▶ Work to complete: For the records that follow, please set down exactly the lines between the one holding "image shows no" and the one holding "histopathology image exhibits", inclusive, and only those.

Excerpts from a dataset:
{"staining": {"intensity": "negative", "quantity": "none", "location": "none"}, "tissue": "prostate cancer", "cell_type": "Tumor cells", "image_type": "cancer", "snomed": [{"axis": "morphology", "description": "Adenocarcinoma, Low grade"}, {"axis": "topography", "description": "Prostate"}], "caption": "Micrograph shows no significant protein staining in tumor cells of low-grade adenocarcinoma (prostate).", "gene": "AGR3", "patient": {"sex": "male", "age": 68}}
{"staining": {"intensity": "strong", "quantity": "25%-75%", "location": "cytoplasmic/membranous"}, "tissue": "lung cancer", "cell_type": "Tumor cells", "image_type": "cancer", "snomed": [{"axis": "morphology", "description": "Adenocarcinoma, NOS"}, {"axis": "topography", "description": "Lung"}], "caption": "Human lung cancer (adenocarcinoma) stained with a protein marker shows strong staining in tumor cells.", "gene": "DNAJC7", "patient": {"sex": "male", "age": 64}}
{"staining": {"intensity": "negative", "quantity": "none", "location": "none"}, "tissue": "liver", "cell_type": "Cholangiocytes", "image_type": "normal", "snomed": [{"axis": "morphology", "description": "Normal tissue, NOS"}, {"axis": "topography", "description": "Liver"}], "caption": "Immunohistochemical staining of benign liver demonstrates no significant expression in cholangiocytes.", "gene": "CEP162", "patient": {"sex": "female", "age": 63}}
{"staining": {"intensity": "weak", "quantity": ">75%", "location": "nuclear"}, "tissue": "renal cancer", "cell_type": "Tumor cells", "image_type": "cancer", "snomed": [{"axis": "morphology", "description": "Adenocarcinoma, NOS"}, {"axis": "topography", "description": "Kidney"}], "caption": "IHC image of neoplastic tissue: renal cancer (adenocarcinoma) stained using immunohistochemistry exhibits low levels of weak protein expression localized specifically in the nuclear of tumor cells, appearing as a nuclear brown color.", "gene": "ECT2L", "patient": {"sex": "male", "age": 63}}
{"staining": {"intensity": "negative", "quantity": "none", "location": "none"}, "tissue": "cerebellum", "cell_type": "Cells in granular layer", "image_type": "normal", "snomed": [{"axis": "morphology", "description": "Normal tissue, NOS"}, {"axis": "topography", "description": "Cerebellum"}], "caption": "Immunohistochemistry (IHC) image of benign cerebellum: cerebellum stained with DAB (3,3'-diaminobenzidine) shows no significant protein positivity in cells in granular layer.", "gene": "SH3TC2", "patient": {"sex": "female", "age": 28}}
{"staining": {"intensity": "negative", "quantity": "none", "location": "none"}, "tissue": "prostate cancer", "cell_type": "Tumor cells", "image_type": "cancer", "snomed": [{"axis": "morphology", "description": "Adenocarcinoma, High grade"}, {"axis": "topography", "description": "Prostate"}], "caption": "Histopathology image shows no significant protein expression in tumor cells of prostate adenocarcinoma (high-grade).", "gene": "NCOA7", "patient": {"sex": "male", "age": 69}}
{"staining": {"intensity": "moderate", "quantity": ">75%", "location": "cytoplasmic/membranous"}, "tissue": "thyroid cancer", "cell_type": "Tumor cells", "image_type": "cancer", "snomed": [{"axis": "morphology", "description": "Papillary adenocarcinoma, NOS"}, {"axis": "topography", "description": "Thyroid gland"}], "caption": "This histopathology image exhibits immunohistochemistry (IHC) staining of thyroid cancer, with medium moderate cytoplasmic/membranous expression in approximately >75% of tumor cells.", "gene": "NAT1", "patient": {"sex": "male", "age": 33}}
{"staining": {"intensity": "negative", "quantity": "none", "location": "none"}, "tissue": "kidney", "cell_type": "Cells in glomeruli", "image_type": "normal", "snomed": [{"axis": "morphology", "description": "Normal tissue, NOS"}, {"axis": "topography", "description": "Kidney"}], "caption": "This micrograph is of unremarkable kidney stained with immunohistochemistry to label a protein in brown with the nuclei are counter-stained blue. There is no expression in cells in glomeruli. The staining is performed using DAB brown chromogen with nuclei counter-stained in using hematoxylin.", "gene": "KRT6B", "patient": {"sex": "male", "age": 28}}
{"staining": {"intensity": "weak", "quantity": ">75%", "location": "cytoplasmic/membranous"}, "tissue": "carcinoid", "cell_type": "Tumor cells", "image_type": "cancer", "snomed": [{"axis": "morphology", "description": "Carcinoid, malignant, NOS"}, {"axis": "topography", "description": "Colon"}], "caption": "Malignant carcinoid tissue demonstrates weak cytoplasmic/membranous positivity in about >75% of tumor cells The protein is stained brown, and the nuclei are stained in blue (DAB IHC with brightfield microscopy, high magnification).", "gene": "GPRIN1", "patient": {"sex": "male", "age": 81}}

▶ Written response:
{"staining": {"intensity": "negative", "quantity": "none", "location": "none"}, "tissue": "prostate cancer", "cell_type": "Tumor cells", "image_type": "cancer", "snomed": [{"axis": "morphology", "description": "Adenocarcinoma, High grade"}, {"axis": "topography", "description": "Prostate"}], "caption": "Histopathology image shows no significant protein expression in tumor cells of prostate adenocarcinoma (high-grade).", "gene": "NCOA7", "patient": {"sex": "male", "age": 69}}
{"staining": {"intensity": "moderate", "quantity": ">75%", "location": "cytoplasmic/membranous"}, "tissue": "thyroid cancer", "cell_type": "Tumor cells", "image_type": "cancer", "snomed": [{"axis": "morphology", "description": "Papillary adenocarcinoma, NOS"}, {"axis": "topography", "description": "Thyroid gland"}], "caption": "This histopathology image exhibits immunohistochemistry (IHC) staining of thyroid cancer, with medium moderate cytoplasmic/membranous expression in approximately >75% of tumor cells.", "gene": "NAT1", "patient": {"sex": "male", "age": 33}}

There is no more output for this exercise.